→ WHAT YOU SHOULD DO
Search the records for "type". Report every line where it occurs.

*** EXERCISE DATA Section Begins ***

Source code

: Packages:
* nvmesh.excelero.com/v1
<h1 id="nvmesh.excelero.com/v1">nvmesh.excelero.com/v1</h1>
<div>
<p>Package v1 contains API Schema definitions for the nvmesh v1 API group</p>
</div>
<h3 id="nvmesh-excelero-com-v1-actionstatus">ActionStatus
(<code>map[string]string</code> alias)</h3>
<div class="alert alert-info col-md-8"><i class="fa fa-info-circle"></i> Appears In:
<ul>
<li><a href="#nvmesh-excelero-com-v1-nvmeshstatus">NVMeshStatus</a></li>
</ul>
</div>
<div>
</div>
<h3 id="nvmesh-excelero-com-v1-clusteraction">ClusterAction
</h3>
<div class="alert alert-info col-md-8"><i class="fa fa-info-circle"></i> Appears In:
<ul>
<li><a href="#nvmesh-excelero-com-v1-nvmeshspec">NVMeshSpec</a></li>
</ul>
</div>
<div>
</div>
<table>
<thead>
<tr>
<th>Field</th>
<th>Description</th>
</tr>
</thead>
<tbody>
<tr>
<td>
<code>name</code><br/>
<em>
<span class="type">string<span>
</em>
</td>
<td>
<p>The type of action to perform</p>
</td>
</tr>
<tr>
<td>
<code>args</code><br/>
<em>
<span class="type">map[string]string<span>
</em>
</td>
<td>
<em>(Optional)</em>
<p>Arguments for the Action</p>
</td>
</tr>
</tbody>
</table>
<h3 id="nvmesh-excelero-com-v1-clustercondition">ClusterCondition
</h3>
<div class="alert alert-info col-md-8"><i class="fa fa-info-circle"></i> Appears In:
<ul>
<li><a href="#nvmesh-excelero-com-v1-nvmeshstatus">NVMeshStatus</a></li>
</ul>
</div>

*** EXERCISE DATA Section Ends ***

→ PROBLEM SOLUTION
<span class="type">string<span>
<p>The type of action to perform</p>
<span class="type">map[string]string<span>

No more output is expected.